At this stage, if I had the same tree (the weaker of the two brothers), I'd have a very similar sacrificial leader in terms of size/height, however, it wouldn't have been slowed down at the tippy-top the way this one has been. It would instead be "poodled with a never-interrupted solo'd-out leader at top". In other words, when I decandle a tree like this, I don't decandle that tip shoot.
Re: "poodle" jargon: The sacrificial would be kept very bushy at the tip and stripped of needles and shoots almost (more on "almost everything" below) everywhere
else along the sacrificial trunk (hence "poodle"). At the top, just one big singular tip shoot as Frank suggests rather than multiple tips (but I don't chase those extra tips down as they appear, I let them mature and produce for the tree for some time). Fewer auxin emitters at a sacrificial tip seem to help the "keep/future-tree region" of the tree continue to progress (as opposed to regress) while still helping with thickening, root development, budding elsewhere on the tree, wound closing, and any repots that might have to happen. Gary Wood also suggested that the
sheer distance between the poodle's tip and the rest of the tree also helps decouple the influence of the poodle from the rest of the tree. I've done some digging in the literature and it does seem that the auxin signal diminishes with distance. The sugar produced at that tip still manges to migrate down to the rest of the tree though.

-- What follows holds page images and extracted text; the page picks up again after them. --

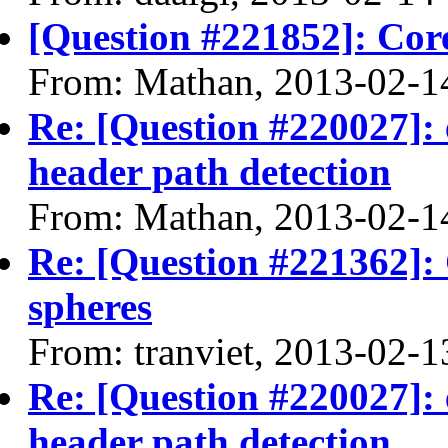
[Question #221852]: Core
From: Mathan, 2013-02-1
Re: [Question #220027]: 
header path detection
From: Mathan, 2013-02-1
Re: [Question #221362]:
spheres
From: tranviet, 2013-02-1
Re: [Question #220027]: 
header path detection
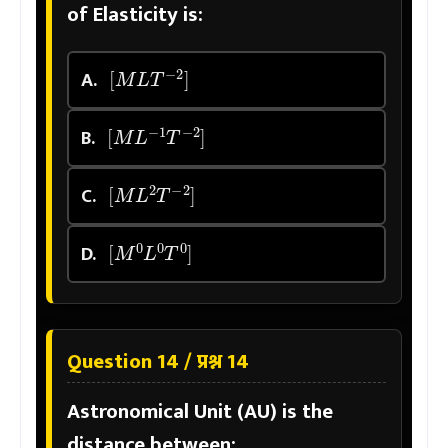
of Elasticity is:
[
M
L
T
−
2
]
A.
[
M
L
−
1
T
−
2
]
B.
[
M
L
2
T
−
2
]
C.
[
M
0
L
0
T
0
]
D.
Question 14 / प्रश्न 14
Astronomical Unit (AU) is the
distance between:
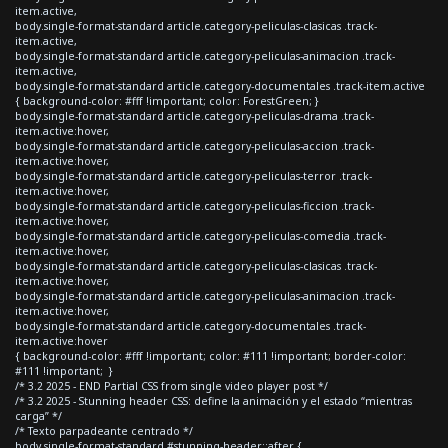
item.active,
body.single-format-standard article.category-peliculas-clasicas .track-
item.active,
body.single-format-standard article.category-peliculas-animacion .track-
item.active,
body.single-format-standard article.category-documentales .track-item.active
{ background-color: #fff !important; color: ForestGreen; }
body.single-format-standard article.category-peliculas-drama .track-
item.active:hover,
body.single-format-standard article.category-peliculas-accion .track-
item.active:hover,
body.single-format-standard article.category-peliculas-terror .track-
item.active:hover,
body.single-format-standard article.category-peliculas-ficcion .track-
item.active:hover,
body.single-format-standard article.category-peliculas-comedia .track-
item.active:hover,
body.single-format-standard article.category-peliculas-clasicas .track-
item.active:hover,
body.single-format-standard article.category-peliculas-animacion .track-
item.active:hover,
body.single-format-standard article.category-documentales .track-
item.active:hover
{ background-color: #fff !important; color: #111 !important; border-color:
#111 !important; }
/* 3.2 2025 - END Partial CSS from single video player post */
/* 3.2 2025 - Stunning header CSS: define la animación y el estado “mientras
carga” */
/* Texto parpadeante centrado */
body.single-format-standard #stunning-header::after {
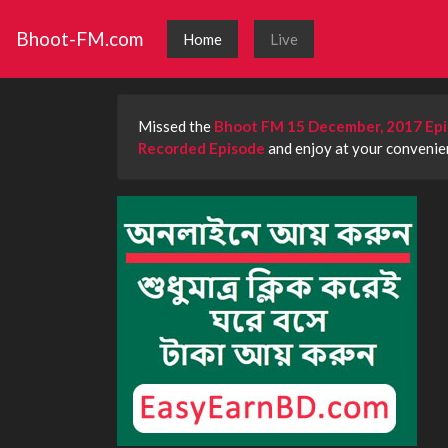
Bhoot-FM.com
Home
Live
Missed the
Bhoot FM 15 December, 2017 Ep
Recorded Episode
and enjoy at your convenien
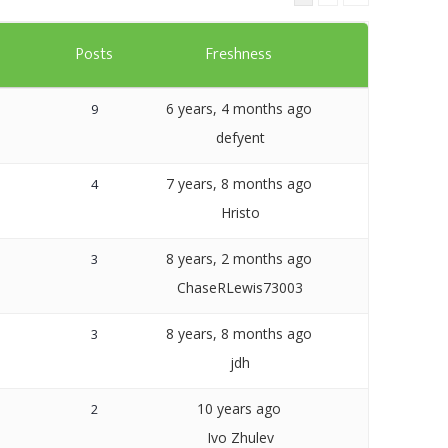
Templates
s
Posts
Freshness
Artavolo
6 years, 4 months ago
9
defyent
7 years, 8 months ago
4
Hristo
8 years, 2 months ago
3
ChaseRLewis73003
8 years, 8 months ago
3
jdh
10 years ago
2
Ivo Zhulev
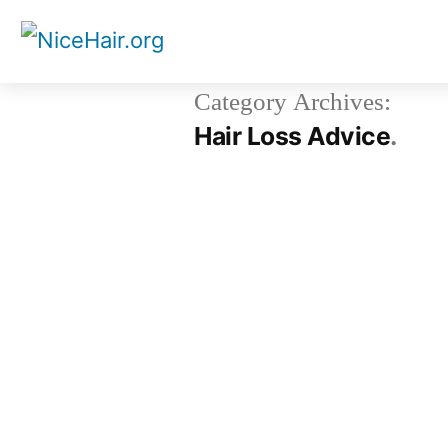
Skip
to
content
Category Archives:
Hair Loss Advice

At Hagedorn's, I've been taught to shoot select and/or chop (depending on where the tree is at) the big sacrificial tip at roughly leaf drop time (give or take a number of weeks depending on how big your work backlog is). Others vary in their timing/reduction approach and get similar or competent results too though. For example Ryuchi Kitadani (in the youtube video linked above) seems to do it at a completely different time of the year (spring + summer). Also, while Kitadani aggressively solos out (selects down to 1 tip shoot) his poodles, Hagedorn will instead keep
several mega-shoots up there before reducing -- Both seem to get great results in development goals (thickening, wound-healing, root development, wound-closing). Both seem to not lose what they want to keep down in the retain-region. One critical difference between Kitadani and Hagedorn though is that most of Hagedorn's JBPs that I've seen or worked on are not shohin or even close to shohin. The solo'ing out seems to be more common the smaller the target size is. I study under Andrew Robson as well (some of his JBP training coming from apprenticing under Hagedorn) and his shohin JBPs tend to have more solo'd out, single leader poodles. The bigger the target tree size, the crazier the tip sacrificial is, and the less the retain region seems to mind even while being aggressively decandled. Anecdotally-speaking.
In terms of selection/solo timing, I personally justify keeping the surplus top shoots until leaf drop time with the argument that I want to get whatever current-year productivity I can get before selecting them out, so I never remove these when they're still fresh, however, I have sometimes felt compelled to select out the extras at a non-leafdrop time if I feel like I'm about to lose valuable/useful tiny/weak branches far below (if working at shohin scale). YMMV depending on climate and myriad other horticultural factors.
Regarding "strip almost everything other than the poodle tip itself", I have tried to keep at least 1 extra not-too-strong shoot somewhere half way up to the poodle -- in your picture, this'd be a single small shoot located at that group of needles half way up. This gives me something to "step down to" and maintain at least a little bit of sap flow right after chopping away the poodle. The hope being that anything that is proximate to the base of the sacrificial leader (and/or weak) doesn't die off after that chop. This is an approach I got from Jonas Dupuich and seems to help with the transition. I decandle that step-down shoot to keep it from becoming leader-like unless I'm anticipating a near-term poodle chop.